_PROVIDED RECORDS:_
------------------------------------------------
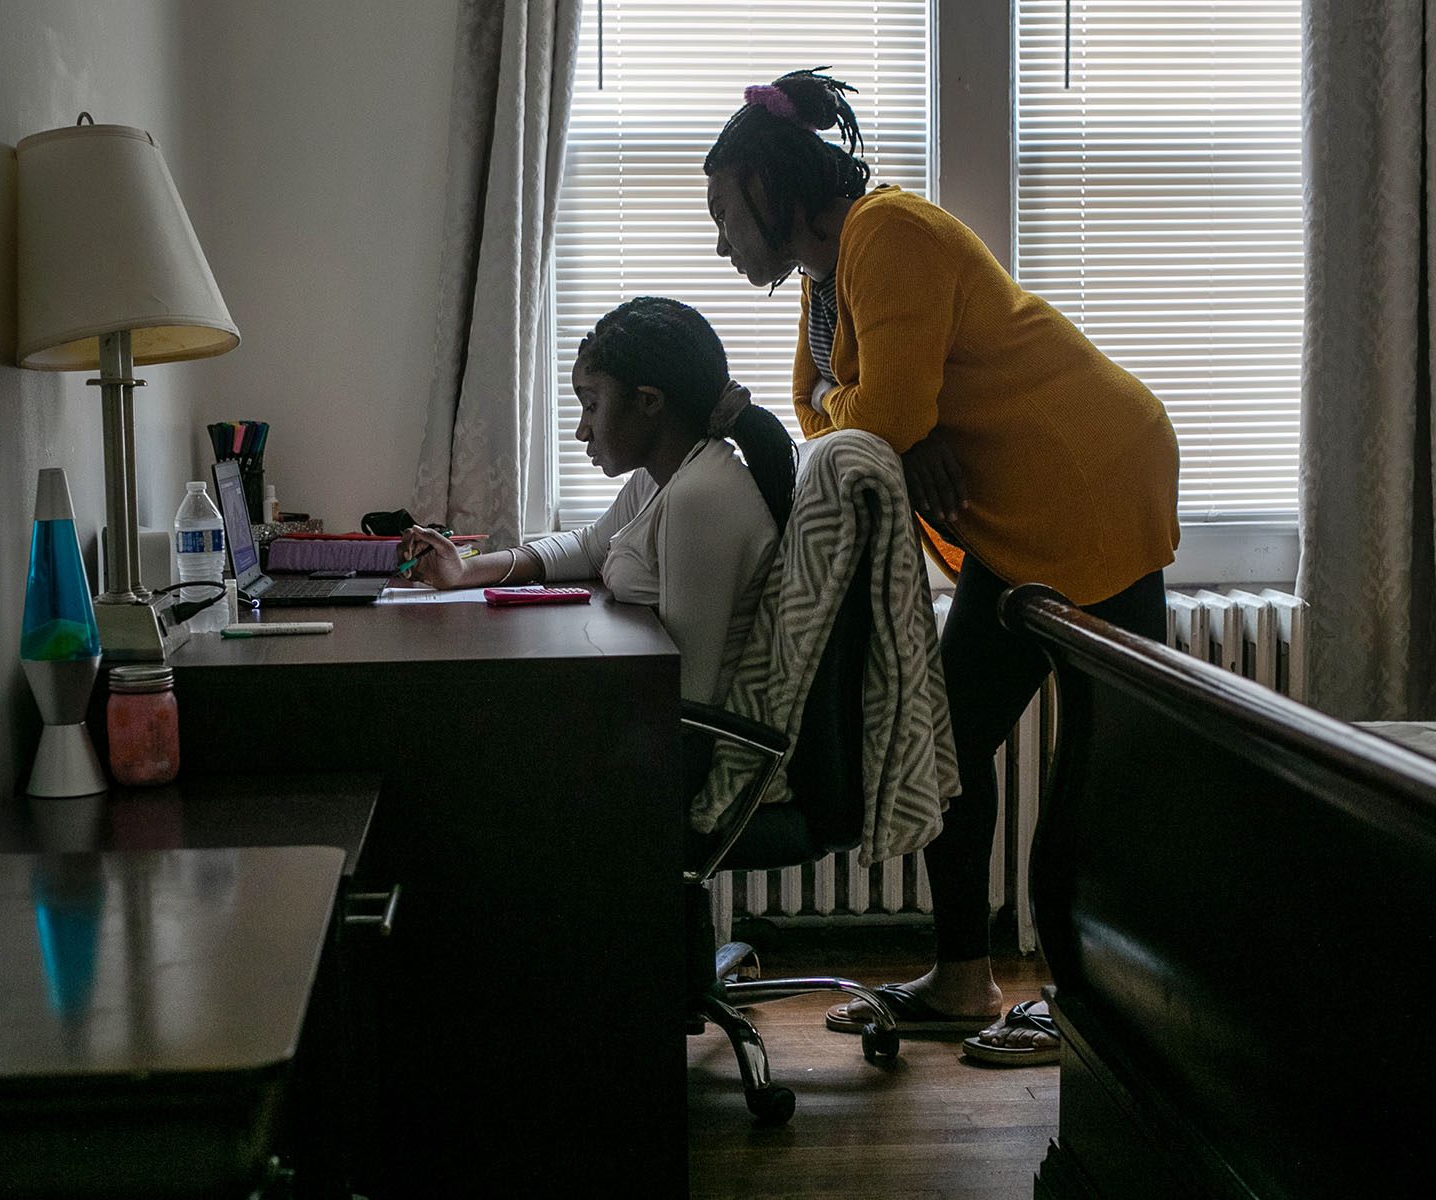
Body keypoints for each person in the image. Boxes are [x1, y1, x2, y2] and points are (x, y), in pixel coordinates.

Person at [703, 69, 1180, 1064]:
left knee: (1116, 767)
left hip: (1091, 483)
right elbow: (831, 417)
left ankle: (1099, 1007)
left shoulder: (890, 234)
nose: (720, 242)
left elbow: (875, 415)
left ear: (764, 185)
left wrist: (894, 422)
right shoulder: (828, 280)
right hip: (1020, 526)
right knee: (947, 752)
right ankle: (966, 978)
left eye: (722, 215)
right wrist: (890, 422)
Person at [399, 295, 797, 709]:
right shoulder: (661, 479)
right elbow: (590, 547)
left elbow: (687, 693)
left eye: (592, 405)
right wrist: (464, 571)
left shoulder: (700, 497)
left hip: (683, 741)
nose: (581, 430)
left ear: (648, 401)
------------------------------------------------
_PROBLEM DESCRIPTION:_
Each line from the one with "right shoulder: (661, 479)" through the end of the records above should be written out exactly. No other line should appear.

_THE COMPLETED TASK:_
right shoulder: (661, 479)
right elbow: (590, 547)
left elbow: (687, 693)
left eye: (592, 405)
right wrist: (464, 571)
left shoulder: (700, 497)
left hip: (683, 741)
nose: (581, 430)
left ear: (648, 401)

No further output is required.